After extending its lead in the manufacturers' championship on the last round in Argentina, BP-Ford goes to Sardinia with a nine-point advantage.  Grönholm lies second in the drivers' standings, just three points from the lead, and the 39-year-old Finn already has five podium finishes to his credit from six events this season.

"When we first started going to Sardinia the stages weren't so enjoyable but organisers have removed some of the roughest and narrowest roads and they are wider and faster now, although there are still plenty of narrow sections," he said.  "It's one of the most abrasive rounds of the championship and if the weather is hot it's important to think about looking after the tyres.  But the pace is such that it's hard to think about driving at anything other than flat out.

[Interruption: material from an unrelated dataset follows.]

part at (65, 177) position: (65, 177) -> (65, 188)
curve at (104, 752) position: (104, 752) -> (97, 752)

"We're making a few small set-up changes following Rally Argentina.  There's nothing major, just a few small tweaks that we hope will make improvements.  The time difference between myself and Loeb on the first full day in Argentina was little more than a tenth of a second a kilometre.  That's not big, but it's big enough and these days it's not easy to find that kind of time.  We're all working hard to close that gap in Sardinia," added Grönholm.

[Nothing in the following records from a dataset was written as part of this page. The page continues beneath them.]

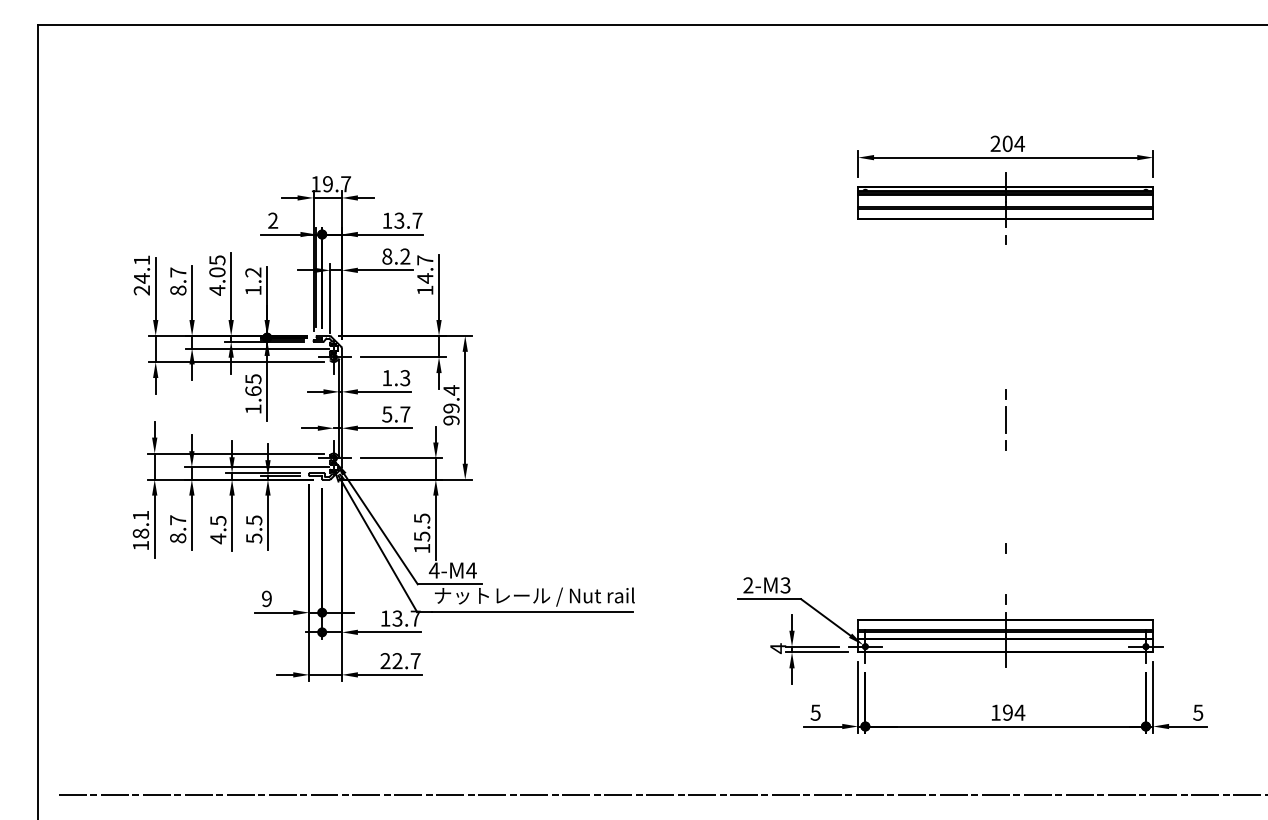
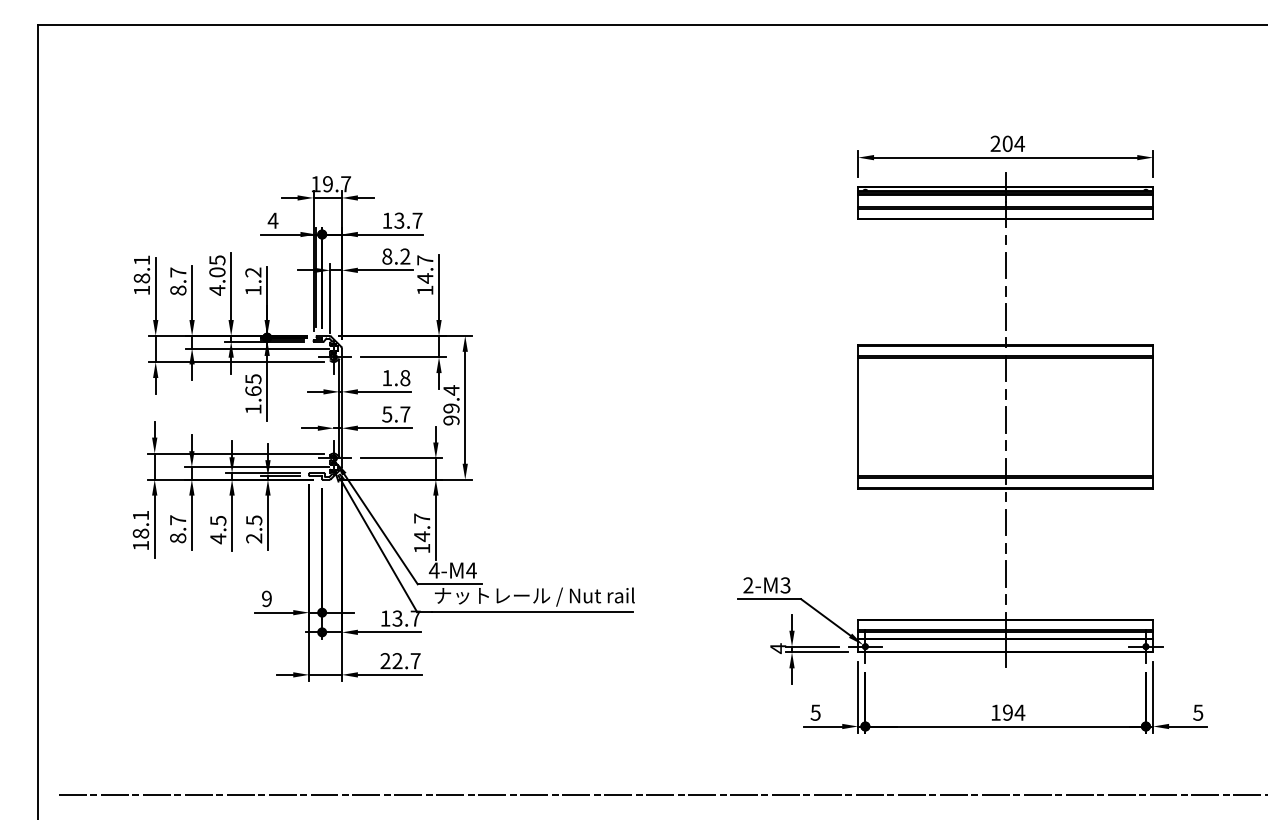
text at (272, 220): 2 -> 4
line at (1005, 265): none -> present
text at (141, 284): 24.1 -> 18.1
text at (405, 378): 1.3 -> 1.8
part at (1005, 393): none -> present
line at (1005, 522): none -> present
text at (422, 527): 15.5 -> 14.7
text at (254, 538): 5.5 -> 2.5
line at (1005, 573): none -> present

Hirvonen lies third in the drivers' championship and was second here last year.  "The rally is in the same area as always but each year the organisers make changes to the route to miss out certain sections and include new ones," he said.  "It doesn't make a big difference.  The most difficult aspect is that the stages are so narrow, even when they are faster and flowing, often with large stones right on the edge of the road.  It's important to be precise with my driving and equally so with my pace notes for the new sections.

"One of my targets for this season was to be closer to Marcus and Sébastien Loeb in terms of stage times.  In Sweden, Norway and Mexico I achieved that but in Argentina that wasn't the case.  Maybe it was because I had less experience of the roads, but I drove too safely.  So I want to find more speed and be braver in Sardinia," he added.

Team News

* BP-Ford will use BFGoodrich's g-Force gravel tyre for the low-wear loose surface roads.  The pattern is relatively compact to ensure a maximum amount of rubber is in contact with the ground for the best possible grip and traction.  The grooves can be hand cut to open them if there is a lot of loose gravel on the road surface or if the tracks become muddy.  The tyres will be available in medium and hard compound rubber.

* The team will test for four days in Greece following the rally in preparation for next month's Acropolis Rally of Greece.  Hirvonen will test for two days on 22 / 23 May with Grönholm taking over for the next two days.

* The rally is the third round of the FIA Junior Rally Championship and Italians Alessandro Bettega and Simone Scattolin will drive a Fiesta Super 1600 as part of their prize for winning last year's inaugural Fiesta SportingTrophy International series.  They prepared for the rally with a test in Greystoke Forest in Britain last week.  The event is also the third round of the 2007 SportingTrophy championship for Fiesta ST cars and the entry is headed by series leaders Barry Clark and Scott Martin, who won the first two rounds.

* Hirvonen and Lehtinen will attend the Champions League soccer final in Athens on Wednesday 23 May as guests of Ford of Europe.  Ford is a major partner of the Champions League.  As Liverpool fans, both Hirvonen and Lehtinen will be urging on the British team against AC Milan.

Rally Route

While the base remains in Olbia, organisers have again made big changes to the route.  Fifty-two per cent of the competitive distance is new, including more than half the opening leg and all the final day.  The exclusive coastal resort of Porto Cervo again hosts both the start and finish ceremonies.  The opening leg is the longest and covers traditional territory south of Olbia in the Nuoro region.  The second leg is essentially the same as 2006, covering more inland tests in Gallura and including the spectacular 'camel humps' jump on the Monte Lerno stage.  The final day heads west and north of Olbia for tests around Tempio Pausania and Arzachena.  All three legs comprise three stages used twice and the 18 stages cover 342.86km in a route of 1061.84km.